"Altogether, 12,428 minutes of footage were 'patched together like a quilt'."
Amidst graffiti that spelled ‘vomit,’ neighbourhoods of dilapidated homes, and scenes like this one my husband shot, we found ourselves in a stunningly beautiful place in downtown Detroit last week-end. We attended the final night of the summer film series at the Detroit Institute of Arts in this stellar auditorium: (click here). I was as excited about the venue as I was about the film: !Women Art Revolution, directed by Lynn Hershman Leeson (a featured artist in the exhibition whose catalogue I worked on at the Neuberger Museum of Art earlier this year, The Deconstructive Impulse).
Leeson recounts in !W.A.R. how she wrote reviews of her work pseudonymously when she was an emerging artist, resulting in her first exhibition.

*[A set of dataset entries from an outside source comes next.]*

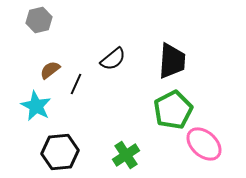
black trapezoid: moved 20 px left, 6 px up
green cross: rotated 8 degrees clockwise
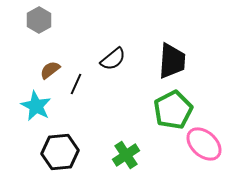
gray hexagon: rotated 15 degrees counterclockwise
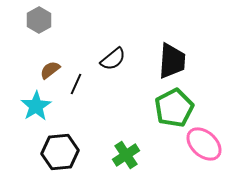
cyan star: rotated 12 degrees clockwise
green pentagon: moved 1 px right, 2 px up
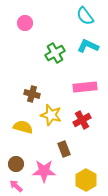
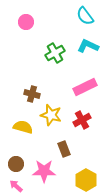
pink circle: moved 1 px right, 1 px up
pink rectangle: rotated 20 degrees counterclockwise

Her next big accomplishment was a major sale of her work, but the collector backed out upon learning her gender because he said it would be a poor investment to buy the work of a female artist. Today, that body of work by Leeson is valued at 9,000 times its original price. Look who’s laughing now. Impressively, Leeson financed the film with sales from her own work, which makes me want to promote it even more.
!W.A.R. is not unlike The Heretics, which I blogged about last year. That’s not a criticism, and it may be inevitable given that both documentaries cover similar time periods, with Leeson’s being about the development of feminist art in America and Joan Braderman’s The Heretics being about the development of a magazine in New York City about feminist art. !W.A.R. is a great counterpart to The Heretics, in part because much of the footage was filmed on the opposite coast, from her living room in Berkeley, California. Some interviews were filmed elsewhere, like the one with Judy Chicago in a bathroom noted for its decent acoustics. Many of the same artists and critics, such as Harmony Hammond and Lucy Lippard, are interviewed in both films. And both films have a quirky sensibility, complete with sound effects and playful cartoons/animations. For example, !W.A.R. shows a cartoon of Nancy Spero being forced to show her portfolio to a gallerist on the floor instead of on a nearby sculpture stand. That is the least of the unconscionable behaviour discussed in the interviews. As in The Heretics, many of the women interviewed by Leeson root the feminist art movement in social justice and general consciousness raising. For me, there are two unforgettable clips in !W.A.R.. One is Arlene Raven’s deadpan description of her effectively going on strike as a domestic servant, followed almost immediately by the collapse of her marriage; right when you might laugh at the absurdity of cause and effect, she reveals that she was raped three days later. The other clip is of African American artist, Howardena Pindell, remembering how as a child, she was tied to her cot during nap time to prevent her from using the same bathroom as the white children. The film balances these sobering tales by including interviews with the likes of Marcia Tucker, who notes that humour is the greatest tool in fighting adversity. And it is interesting to hear from artists like Faith Wilding, who didn’t feel feminist rage as a newly married woman but found herself in the movement nonetheless.
Altogether, 12,428 minutes of footage were “patched together like a quilt.” A highlight of the film is its inclusion of archival footage other than interviews. It was a real treat to see the opening of the Womanhouse installation in which CAL ARTS students each took over a room in an old house; Congress debating whether Judy Chicago’s installation, The Dinner Party, was pornographic; and protests at the Guggenheim when a survey exhibition excluded female artists and included Carl Andre, who was acquitted controversially shortly beforehand in the murder of his artist-wife, Ana Mendieta, who fell to her death from their New York apartment.
The focus of !W.A.R. is definitely on the 1970s, but it does extend to later developments, such as the creation of the Guerilla Girls (the mask-wearing educators who continue to ask pointed questions of institutions through posters, protests, and lectures to remedy the double standard facing women artists). Also included is a discussion of the major feminist exhibition, WACK!, and interviews with several contemporary feminist artists. The one that stood out for me as a librarian was Janine Antoni saying that she couldn’t find library books on any of the feminist artists her professors suggested she research.
Towards the end, film critic B. Ruby Ritch expresses concern that the survivors of the feminist artist movement are like old KGB agents, relegated to a scrapbook that no one’s interested in now. With its poignant interviews and its plethora of images by women artists, !Women Art Revolution will hopefully prove otherwise.